Cucumbers have long been a staple ingredient of summer salads, dipping platters and pickle but perhaps best of all, they are quick and easy to grow. In general, spring is the best time to plant cucumbers in New Zealand so it pays to plan ahead to ensure we won’t be left a salad short of a picnic come summer!
Native to tropical Asia, and also of Egypt, cucumbers (related to watermelons) will reward gardeners with long, juicy produce for months on end. There are several varieties available including:
- Telegraph: long and slender, growing 20-32 cm with a mild taste.
- Apple: pale lemon in colour, round in shape with a sweet flavour and crisp, juicy flesh
- Lebanese: tender skin and sweet mild tasting flesh, grows to about 15cm
- Short or Stubby: skin is tougher and less even than telegraphs. They are usually peeled and (sometimes) the seeds are removed
- Gherkin: very small and generally used for pickling
For a solid head start, sow seeds in trays moving seedlings into pots once they have germinated. Because seeds are subject to fungal problems when germinating, make sure trays aren’t too wet and seedlings are kept in a well-ventilated area.
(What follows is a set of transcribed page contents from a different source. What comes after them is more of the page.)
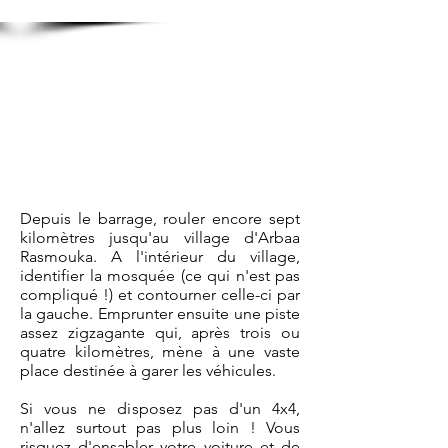
Depuis le barrage, rouler encore sept
kilomètres jusqu'au village d'Arbaa
Rasmouka. A l'intérieur du village,
identifier la mosquée (ce qui n'est pas
compliqué !) et contourner celle-ci par
la gauche. Emprunter ensuite une piste
assez zigzagante qui, après trois ou
quatre kilomètres, mène à une vaste
place destinée à garer les véhicules.
Si vous ne disposez pas d'un 4x4,
n'allez surtout pas plus loin ! Vous
risquez d'ensabler votre voiture et de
The finest cucumbers are those grown under glass, generating very early crops, if fitted with a hot water service or some other means to provide artificial heat. Because cucumbers like heat and moisture, glasshouse conditions are perfect so long as good ventilation is available. High humidity will encourage pests and diseases, so remember to open vents or doors on glasshouses often.
When growing outdoors, create a support structure or frame for them to climb and choose a warm, sunny spot. In particular, telegraph varieties will produce long straight cucumbers if trained up wires and kept off the ground. Prepare soil with compost and sheep pellets as well as a layer of vegetable mix. Water and feed regularly and harvest regularly to encourage ongoing flowering and fruiting.
Cucumbers are very frost tender and cold harsh winds give them such a check that they become stationery for a time. They can bounce back but never properly recover from harsh frosts while still in their seedling state.
Water more frequently during hotter weather. Known as gross feeders, cucumbers enjoy regular applications of fertiliser. Remove any dead or diseased parts of the plants.
Regular harvesting will encourage new flowers and fruit. As a rule of thumb, telegraph types are ready when cucumbers are 20cm long and apple varieties reach the size of an apple. When ripe, the apple variety will have small white spines (soft prickles) and faint green markings.
After harvesting, keep cucumbers in the fridge for use in salads or sandwiches – for that regal touch! In addition, as they also make tasty additions to chutneys and pickles, they can be processed and enjoyed year-round.